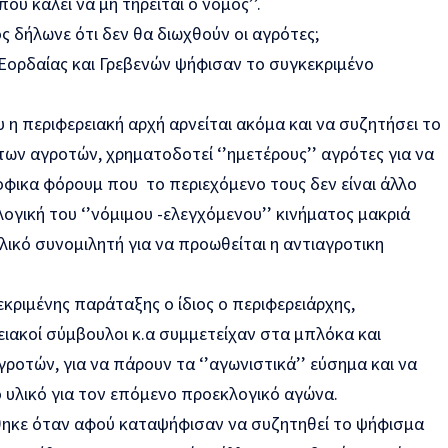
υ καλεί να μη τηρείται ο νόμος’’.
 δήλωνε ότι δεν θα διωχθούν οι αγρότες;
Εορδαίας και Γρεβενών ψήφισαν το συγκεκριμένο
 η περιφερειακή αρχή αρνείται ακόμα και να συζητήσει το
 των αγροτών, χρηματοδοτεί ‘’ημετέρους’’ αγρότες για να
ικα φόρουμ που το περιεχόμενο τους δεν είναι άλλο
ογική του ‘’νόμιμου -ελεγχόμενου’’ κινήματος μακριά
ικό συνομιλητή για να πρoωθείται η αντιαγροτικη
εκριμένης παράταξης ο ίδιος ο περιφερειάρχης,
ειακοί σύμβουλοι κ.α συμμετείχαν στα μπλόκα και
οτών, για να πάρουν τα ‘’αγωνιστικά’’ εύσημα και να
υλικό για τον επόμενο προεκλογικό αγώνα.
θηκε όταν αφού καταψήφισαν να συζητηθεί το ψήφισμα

=-=-=-=-=

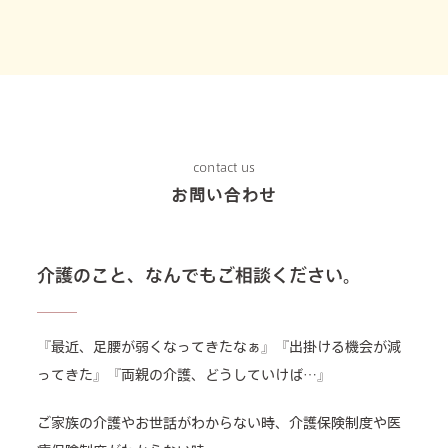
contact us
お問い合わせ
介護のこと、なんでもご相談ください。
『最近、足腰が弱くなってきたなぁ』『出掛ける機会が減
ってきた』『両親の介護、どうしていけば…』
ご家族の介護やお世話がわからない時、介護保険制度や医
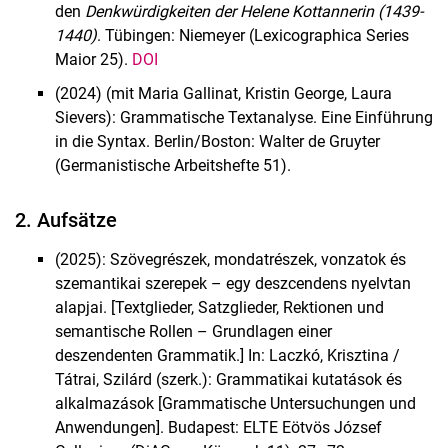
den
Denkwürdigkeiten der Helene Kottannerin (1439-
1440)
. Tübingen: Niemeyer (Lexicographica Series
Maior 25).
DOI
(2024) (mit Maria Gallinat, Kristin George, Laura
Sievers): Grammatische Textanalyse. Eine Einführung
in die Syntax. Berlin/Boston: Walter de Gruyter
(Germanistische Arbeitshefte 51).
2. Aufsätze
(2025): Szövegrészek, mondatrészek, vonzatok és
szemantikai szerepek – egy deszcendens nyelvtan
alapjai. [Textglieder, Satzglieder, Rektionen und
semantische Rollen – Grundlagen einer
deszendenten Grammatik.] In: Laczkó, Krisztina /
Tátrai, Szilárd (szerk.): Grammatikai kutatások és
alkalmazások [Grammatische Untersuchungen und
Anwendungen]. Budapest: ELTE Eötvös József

=-=-=-=-=

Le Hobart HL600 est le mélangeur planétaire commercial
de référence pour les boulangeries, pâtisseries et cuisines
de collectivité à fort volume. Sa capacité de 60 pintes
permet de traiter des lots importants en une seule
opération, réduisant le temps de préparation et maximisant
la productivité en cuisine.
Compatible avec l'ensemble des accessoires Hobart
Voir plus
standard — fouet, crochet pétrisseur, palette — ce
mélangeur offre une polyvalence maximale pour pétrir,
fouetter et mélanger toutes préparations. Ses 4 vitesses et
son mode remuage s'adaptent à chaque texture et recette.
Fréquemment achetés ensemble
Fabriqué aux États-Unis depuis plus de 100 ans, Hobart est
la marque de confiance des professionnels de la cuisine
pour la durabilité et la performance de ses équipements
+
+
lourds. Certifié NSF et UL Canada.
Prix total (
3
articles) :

=-=-=-=-=

From the material above, pull out every line from the line with "Le Hobart HL600" to the line with "son mode remuage", both included, and reproduce them without any change.

◆ REPLY TO THE TASK
Le Hobart HL600 est le mélangeur planétaire commercial
de référence pour les boulangeries, pâtisseries et cuisines
de collectivité à fort volume. Sa capacité de 60 pintes
permet de traiter des lots importants en une seule
opération, réduisant le temps de préparation et maximisant
la productivité en cuisine.
Compatible avec l'ensemble des accessoires Hobart
Voir plus
standard — fouet, crochet pétrisseur, palette — ce
mélangeur offre une polyvalence maximale pour pétrir,
fouetter et mélanger toutes préparations. Ses 4 vitesses et
son mode remuage s'adaptent à chaque texture et recette.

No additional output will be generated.